**TO DO**
Give back, character for character, the line that includes "thumb mcp: (250, 271)" and all lines beneath it in the data.

**EXERCISE DATA**
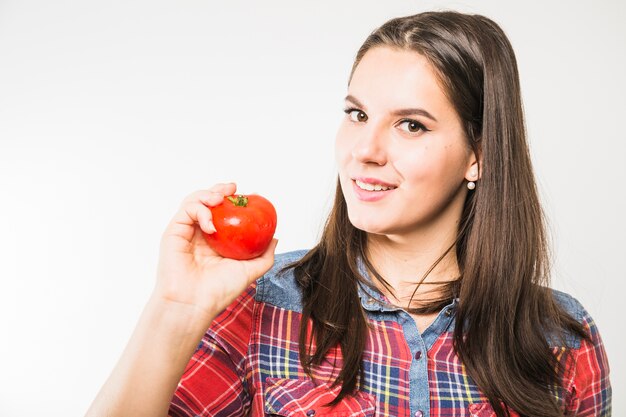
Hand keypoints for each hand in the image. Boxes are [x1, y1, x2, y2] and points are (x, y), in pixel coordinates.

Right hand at [154, 182, 277, 322]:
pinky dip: (200, 210)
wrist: (194, 304)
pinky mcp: (174, 232)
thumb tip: (275, 238)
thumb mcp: (250, 271)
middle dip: (220, 190)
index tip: (249, 196)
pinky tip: (211, 225)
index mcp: (217, 241)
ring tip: (220, 199)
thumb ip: (264, 256)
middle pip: (208, 202)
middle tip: (232, 189)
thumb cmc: (219, 291)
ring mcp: (186, 232)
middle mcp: (201, 234)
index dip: (234, 201)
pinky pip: (186, 210)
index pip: (224, 213)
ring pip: (194, 201)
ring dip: (208, 194)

**SOLUTION TO THE EXERCISE**
thumb mcp: (250, 271)
middle dip: (220, 190)
index tip: (249, 196)
pinky tip: (211, 225)
index mcp: (217, 241)
ring tip: (220, 199)
thumb ip: (264, 256)
middle pip: (208, 202)
middle tip: (232, 189)
thumb cmc: (219, 291)
ring mcp: (186, 232)
middle mcp: (201, 234)
index dip: (234, 201)
pinky pip: (186, 210)
index pip: (224, 213)
ring pip: (194, 201)
ring dip: (208, 194)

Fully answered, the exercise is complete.